[Page-level text extractions]
⁂
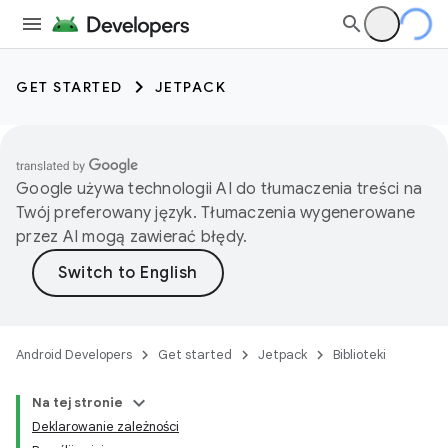
GET STARTED
JETPACK
Google używa technologii AI do tłumaczenia treści na
Twój preferowany język. Tłumaczenia wygenerowane
przez AI mogą zawierać błędy.
Android Developers
Get started
Jetpack
Biblioteki
Na tej stronie
Deklarowanie zależności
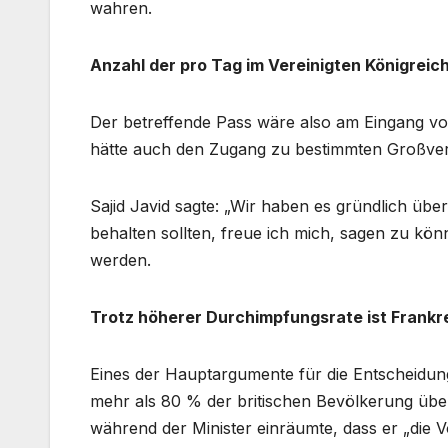
wahren.
Anzahl der pro Tag im Vereinigten Königreic
Der betreffende Pass wäre also am Eingang v
hätte auch den Zugang zu bestimmten Großver
Sajid Javid sagte: „Wir haben es gründlich übe
behalten sollten, freue ich mich, sagen zu kö
werden.
Trotz höherer Durchimpfungsrate ist Frankre
Eines der Hauptargumente für die Entscheidung
mehr als 80 % der britischen Bevölkerung über
während der Minister einräumte, dass er „die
⁂
Switch "Biblioteki" to "Libraries" throughout the records and reproduce their lines with nothing else altered. Leave the pictures out.

=== WRITTEN SOLUTION ===
GET STARTED
JETPACK
Google używa technologii AI do tłumaczenia treści na
Twój preferowany język. Tłumaczenia wygenerowane
przez AI mogą zawierać błędy.
Android Developers
Get started
Jetpack
Libraries
Na tej stronie
Deklarowanie zależności
wahren.
Anzahl der pro Tag im Vereinigten Königreic
Der betreffende Pass wäre also am Eingang v
hätte auch den Zugang zu bestimmten Großver
Sajid Javid sagte: „Wir haben es gründlich übe
behalten sollten, freue ich mich, sagen zu kö
werden.
Trotz höherer Durchimpfungsrate ist Frankre
Eines der Hauptargumente für die Entscheidung
mehr als 80 % der britischen Bevölkerung über
während der Minister einräumte, dass er „die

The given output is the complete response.